33 überraschend schöne Orte

Autor: Georg Magirius
140 Seiten. Echter
durchgehend farbig, oft großformatig bebildert; Lektorat: Thomas Häußner, Melanie Zeuß
ISBN: 978-3-429-05842-5 · Preis: 14 €
- erscheint Mai 2023 -

Mit ihrem Bekenntnis zur Zurückgenommenheit wirkt die fränkische Landschaft wie eine ganz eigene Interpetation der Freude: Sie reicht weit über den Moment hinaus.

Georg Magirius

Kurzbeschreibung

Franken – eine Landschaft, die eine besondere Freude spüren lässt. Dabei sind es gar nicht so sehr die bekannten, größeren Städte, die diese Freude hervorrufen, sondern die kleinen, charmanten, manchmal verborgenen Flecken.

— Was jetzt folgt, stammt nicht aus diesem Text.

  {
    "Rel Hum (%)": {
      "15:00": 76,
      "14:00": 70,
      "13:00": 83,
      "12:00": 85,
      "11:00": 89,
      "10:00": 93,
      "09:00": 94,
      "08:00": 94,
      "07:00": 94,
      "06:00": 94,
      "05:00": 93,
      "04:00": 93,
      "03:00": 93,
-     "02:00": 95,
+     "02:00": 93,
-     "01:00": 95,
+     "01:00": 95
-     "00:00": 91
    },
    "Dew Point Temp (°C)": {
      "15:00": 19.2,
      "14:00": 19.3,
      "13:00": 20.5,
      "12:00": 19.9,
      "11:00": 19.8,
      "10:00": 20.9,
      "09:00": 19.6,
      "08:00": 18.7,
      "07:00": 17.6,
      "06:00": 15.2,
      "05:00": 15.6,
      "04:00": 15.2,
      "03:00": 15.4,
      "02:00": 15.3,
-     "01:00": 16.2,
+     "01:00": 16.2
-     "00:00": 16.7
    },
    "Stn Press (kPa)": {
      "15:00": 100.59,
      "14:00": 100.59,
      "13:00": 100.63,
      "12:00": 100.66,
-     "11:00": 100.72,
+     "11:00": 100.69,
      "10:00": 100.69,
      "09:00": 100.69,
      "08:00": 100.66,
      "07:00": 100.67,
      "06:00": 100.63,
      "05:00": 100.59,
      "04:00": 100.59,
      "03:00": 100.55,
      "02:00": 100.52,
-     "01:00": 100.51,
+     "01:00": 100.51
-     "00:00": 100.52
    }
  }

Das Buch stellt 33 Orte in Mainfranken vor, die abseits der großen Straßen liegen und auf ihre eigene Weise reizvoll sind: Hangsickerquellen und Wasserfälle, blühende Trockenwiesen und erfrischende Naturschwimmbäder, urwaldähnliche Altmainarme und gepflegte Weinlagen, hochgelegene Ruinen und bezaubernd einfache Gasthäuser, Schachbrettblumen, Himbeerwälder, Weinhäusla, verwinkelte Fachwerkbauten, Pfaffenstege und eine paradiesch gelegene Sitzbank, die so weit in die sanft gewellte fränkische Landschaft blicken lässt, dass die Freude kein Ende findet.

Die Fotos und Texte lassen den Charme und die spirituelle Kraft der Orte erahnen und laden ein, diese selbst aufzusuchen. Alle Orte sind mit Bus oder Bahn erreichbar, Hinweise zu Einkehrmöglichkeiten und weitere nützliche Tipps runden diese Einladung ab.

Leseprobe

Kahlquelle

Der sanfte Weg zum Ursprung

Das Tal, mit dem Franken am Rand des Spessarts seinen Anfang nimmt, vermeidet alles Zackige und Sensationelle. Bislang jedenfalls kam noch niemand auf die Idee, den Kahlgrund als Unesco-Weltkulturerbe vorzuschlagen. Dafür ermöglicht die Landschaft mit ihrem provozierenden Bekenntnis zur Zurückgenommenheit einen sanften Weg zum Ursprung.

Denn wer von Kleinkahl aus das Tal aufwärts bis zu seinem Ende geht, gelangt zu einem sprudelnden Anfang. Dort, wo hinter einer letzten Biegung die bewaldeten Hänge zusammenfinden, erblickt die Kahl das Licht der Welt, die dem Tal seinen Namen gibt.